Reading text:
+===+
Over the years, working as a data modeler and database architect, I have noticed that there are a couple rules that should be followed during data modeling and development. Here I describe some tips in the hope that they might help you. I have listed the tips in the order that they occur during the project lifecycle rather than listing them by importance or by how common they are.
1. Plan Ahead
Failing to plan is planning to fail.
One problem that I have seen is when data modeling occurs at the same time as software development. This is like building the foundation before completing the blueprints. In the past, planning seemed an obvious step before starting development. Development teams would not create databases without planning just like architects would not build buildings without blueprints.
In application development, it is critical to understand the nature of the data.
Planning is often ignored so that developers can just “start coding”. The project starts and when issues come up, there is no slack in the schedule to address them. Developers take shortcuts with the intent to fix them later but this rarely if ever happens.
Careful planning is how to ensure that you end up with a proper database that is not hacked together. If you don’t spend the time and effort upfront addressing the data required by the processes, you’ll pay for it later with a database that must be reworked, replaced or scrapped.
+===+
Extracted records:

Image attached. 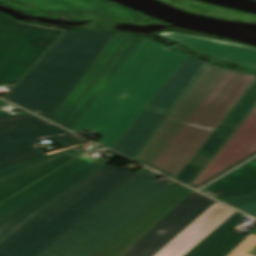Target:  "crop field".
<instances>
[{
    "instance_id": "1",
    "label": "crop field",
    "mask_w": 256,
    "mask_h": 256,
    "mask_svg": "<svg viewBox=\"0 0 256 256\" xmlns=\"http://www.w3.org/2000/svg\"><path fill=\"white\" fill-rule=\"evenodd\" d=\"M255 79L206 63L131 159L175 179Z\"/></svg>"
},
{
    "instance_id": "2",
    "label": "crop field",
    "mask_w": 256,
    "mask_h": 256,
    "mask_svg": "<svg viewBox=\"0 0 256 256\" xmlns=\"http://www.w3.org/2000/svg\"><path fill=\"white\" fill-rule=\"evenodd\" d=\"M185 57L144 39L70 130L95 131L111 149Z\"/></svg>"
},
{
    "instance_id": "3",
    "label": "crop field",
    "mask_w": 256,
    "mask_h": 256,
    "mask_svg": "<svg viewBox=\"0 0 256 256\" xmlns=\"http://www.w3.org/2000/svg\"><path fill=\"white\" fill-rule=\"evenodd\" d=\"M114 33L66 32L5 99L50 120Z\"/></svg>"
},
{
    "instance_id": "4",
    "label": "crop field",
    "mask_w": 256,
    "mask_h": 256,
    "mask_svg": "<svg viewBox=\"0 0 256 256\" xmlns=\"http://www.w3.org/2000/svg\"><path fill=\"white\" fill-rule=\"evenodd\" d=\"M135 175L137 173L105 164L2 241L0 256H36Z\"/></svg>"
},
{
    "instance_id": "5",
    "label": "crop field",
    "mask_w": 256,
    "mask_h": 256,
    "mask_svg": "<svg viewBox=\"0 0 256 256\" xmlns=\"http://www.w3.org/2000/svg\"><path fill=\"white\" fill-rule=\"evenodd\" d=\"M143 169L37 256H91L174 186Z\"/></svg>"
},
{
    "instance_id": "6",
    "label": "crop field",
    "mask_w": 256,
    "mask_h": 256,
    "mask_svg": "<svg viewBox=\"0 0 256 256\" xmlns=\"http://www.w3.org/2000/svg\"><path fill=\"white\" fill-rule=\"evenodd\" d=\"M106 162L108 161L79 156L47 177L0 203V242L47 203L96 171Z\"/></svg>"
},
{
    "instance_id": "7",
    "label": "crop field",
    "mask_w": 256,
    "mask_h": 256,
    "mask_svg": "<svg viewBox=\"0 0 256 256\" xmlns=\"http://www.w3.org/2000/svg\"><path fill=\"white\" fill-rule=\"evenodd\" d=\"M141 41L115 33L51 120L70 129Z\"/></svg>"
},
{
    "instance_id": "8",
    "label": "crop field",
    "mask_w": 256,
    "mask_h": 256,
    "mask_svg": "<svg viewBox=\"0 0 256 256\" xmlns=\"http://www.w3.org/2000/svg\"><path fill=\"white\" fill-rule=\"evenodd\" d=\"M63 32L0 14V84L14 86Z\"/></svg>"
},
{
    "instance_id": "9",
    "label": "crop field",
    "mask_w": 256,
    "mask_h": 256,
    "mask_svg": "<svg viewBox=\"0 0 256 256\" xmlns=\"http://www.w3.org/2000/svg\"><path fill=\"white\" fill-rule=\"evenodd\" d=\"M204 64L186 57L112 150L131 158Z\"/></svg>"
},
{
    "instance_id": "10",
    "label": "crop field",
    "mask_w": 256,
    "mask_h": 256,
    "mask_svg": "<svg viewBox=\"0 0 256 256\" xmlns=\"http://www.w3.org/2000/svg\"><path fill=\"white\" fill-rule=\"evenodd\" d=\"M67 133L30 113L0 115V163L43 153L28 139Z\"/></svg>"
},
{
    "instance_id": "11",
    "label": "crop field",
    "mask_w": 256,
    "mask_h": 256,
    "mask_svg": "<svg viewBox=\"0 0 256 256\" xmlns=\"http://www.w3.org/2000/svg\"><path fill=\"white\" fill-rule=\"evenodd\" d=\"M214 202L193 191L123 256L155 255ZM161 229L166 231L159 233Z\"/></svg>"
},
{
    "instance_id": "12",
    "label": "crop field",
    "mask_w": 256,
    "mask_h": 256,
    "mask_svg": "<svg viewBox=\"0 0 256 256\" xmlns=\"http://www.w3.org/2000/svg\"><path fill=\"white\" fill-rule=\"evenodd\" d=\"M256 155V106L190 185L197 189Z\"/></svg>"
},
{
    "instance_id": "13",
    "label": "crop field",
    "mask_w": 256,
    "mask_h": 256,
    "mask_svg": "<svg viewBox=\"0 0 256 256\" xmlns=\"http://www.w3.org/2000/svg\"><path fill=\"white\" fill-rule=\"evenodd\" d=\"M193 190L177 185L92 256H121Z\"/></svg>"
},
{
    "instance_id": "14",
    "label": "crop field",
    "mask_w": 256,
    "mask_h": 256,
    "mask_svg": "<svg viewBox=\"0 0 256 256\" xmlns=\"http://www.w3.org/2000/svg\"><path fill=\"white\" fill-rule=\"evenodd\" d=\"M236 211L215 202L155 256H182ZM154 256V255H153Z\"/></svg>"
},
{
    "instance_id": "15",
    "label": "crop field",
    "mask_w": 256,
    "mask_h": 256,
    "mask_svg": "<svg viewBox=\"0 0 256 256\" xmlns=\"http://www.w3.org/2000/svg\"><path fill=\"white\" fill-rule=\"evenodd\" d=\"M159 35L166 36L219 59L256 67V48L178 32L162 33ZM236 56L240 58L234 59Z\"/></svg>"
},
{
    "instance_id": "16",
    "label": "crop field",
    "mask_w": 256,
    "mask_h": 256,
    "mask_svg": "<svg viewBox=\"0 0 256 256\" xmlns=\"http://www.w3.org/2000/svg\"><path fill=\"white\" fill-rule=\"evenodd\" d=\"M199 191L222 202L256 193V157Z\"/></svg>"
},
{
    "instance_id": "17",
    "label": "crop field",
    "mask_w": 256,
    "mask_h": 256,
    "mask_svg": "<svg viewBox=\"0 0 256 256\" xmlns=\"http://www.w3.org/2000/svg\"><path fill=\"white\" fill-rule=\"evenodd\" d=\"M77 156L66 152L0 179V202L47 176Z\"/></svg>"
},
{
    "instance_id": "18",
    "label": "crop field",
    "mask_w": 256,
    "mask_h": 256,
    "mask_svg": "<svg viewBox=\"0 0 256 256\" xmlns=\"http://www.w3.org/2000/svg\"><path fill=\"white\" fill-rule=\"evenodd\" d=\"M244 215L236 212L184 256H226L246 236L230 230Z\"/></svg>"
},
{
    "instance_id": "19",
    "label": "crop field",
    "mask_w": 256,
    "mask_h": 256,
    "mask_svg": "<svg viewBox=\"0 0 256 256\" xmlns=\"http://www.w3.org/2000/svg\"><path fill=\"white\" fill-rule=\"evenodd\" d=\"M235 128L218 125L199 150L190 159L175 180L187 185L190 184L212 156L217 152Z\"/></svg>"
},
{
    "instance_id": "20",
    "label": "crop field",
    "mask_w": 256,
    "mask_h": 256,
    "mask_svg": "<svg viewBox=\"0 0 256 256\" xmlns=\"http://www.w3.org/2000/svg\"><path fill=\"white\" fill-rule=\"evenodd\" d=\"M256 105V80L243 94L220 124L237 127L250 110Z\"/></svg>"
},
{
    "instance_id": "21",
    "label": "crop field",
    "mask_w": 256,
    "mask_h": 256,
    "mask_svg": "<svg viewBox=\"0 0 256 256\" xmlns=\"http://www.w3.org/2000/svg\"><path fill=\"white\" fill-rule=\"evenodd\" d=\"M42 139H48L62 147L72 145V144L86 142L85 139H83L75 134H67V135L53 136V137H47V138L33 139L31 141L33 143L37 144V142Z\"/></svg>"
},
{
    "instance_id": "22",
    "label": "crop field",
    "mask_w": 256,
    "mask_h": 256,
    "mask_svg": "<svg viewBox=\"0 0 256 256\" xmlns=\"http://www.w3.org/2000/svg\"><path fill=\"white\" fill-rule=\"evenodd\" d=\"M69 150H71V149H69ZM69 150H66V151H69ZM63 152H65V151H63ZM60 153H62V152L55 153V154H51V155H47V156L42 157V158H38V159L29 161V162H25V163H22V164H19V165H16V166H12V167H9V168L0 170V178H1V177H4V176H6V175H9V174H11V173H14V172H16V171H18V170H20V169H23V168H25V167H27V166H30V165H32V164H35V163H37V162H40V161L46 160V159H48V158L54 157V156H56V155H58V154H60Z\"/></svg>"
},
{
    "instance_id": "23",
    "label": "crop field",
    "mask_w": 256,
    "mask_h": 256,
    "mask_svg": "<svg viewBox=\"0 0 256 256\" xmlns=\"http://www.w3.org/2000/svg\"><path fill=\"white\" fill-rule=\"evenodd\" d=\"M255 201H256V194H253V195L237 198L234 200H230L224 203L229 204L233 207H236V206H240V205L255 202Z\"/></svg>"
},
{
    "instance_id": "24",
    "label": "crop field",
    "mask_w": 256,
    "mask_h": 256,
    "mask_svg": "<svg viewBox=\"0 0 256 256\" xmlns=\"http://www.w3.org/2000/svg\"><path fill=\"white\" fill-rule=\"evenodd\" d=\"M236 208L256 218V202Z\"/></svg>"
},
{
    "instance_id": "25",
    "label": "crop field",
    "mask_w": 256,
    "mask_h": 256,
    "mask_svg": "<svg viewBox=\"0 0 256 256\" xmlns=\"http://www.w3.org/2000/svg\"><path fill=\"white\" fill-rule=\"evenodd\" d=\"M75 147H76V146H75ZM71 148H73V147H71ZM66 149H69V148H66ZM66 149H62V150H66ZM62 150H57V151H53V152H48V153H45V154H42V155H38V156H34V157H30V158H26V159L14 161V162L2 164V165H0V169L5 168V167H8V166H11V165H15V164H18V163H21V162H24V161H28V160H31V159H34V158H37V157H40V156H44V155H47V154H50V153L62 151Z\"/></svg>"
},
{
    "instance_id": "26",
    "label": "crop field",
    "mask_w": 256,
    "mask_h": 256,
    "mask_svg": "<svg viewBox=\"0 0 256 256\" xmlns=\"http://www.w3.org/2000/svg\"><path fill=\"white\" fill-rule=\"evenodd\" d=\"M4 104H7V103L0 100V106H2V105H4ZM5 113H6L5 111H3V110L0 109V114H5Z\"/></svg>"
},
{
    "instance_id": "27",
    "label": "crop field",
    "mask_w": 256,
    "mask_h": 256,
    "mask_svg": "<svg viewBox=\"0 0 256 256\" xmlns=\"http://www.w3.org/2000/svg\"><path fill=\"white\" fill-rule=\"evenodd\" d=\"M32 112H34V113H36V114H38V115H40V111H38V110H31Z\"/></svg>"
}]
</instances>
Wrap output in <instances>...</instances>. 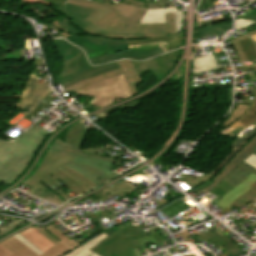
+===+
Objective: Copy the data modeling text starting at "One problem that" and ending at "of the data.", substituting "building plans" for every occurrence of "blueprints". The extracted records are not needed for this work.

Response to the exercise:
One problem that I have seen is when data modeling occurs at the same time as software development. This is like building the foundation before completing the building plans. In the past, planning seemed an obvious step before starting development. Development teams would not create databases without planning just like architects would not build buildings without building plans.
In application development, it is critical to understand the nature of the data.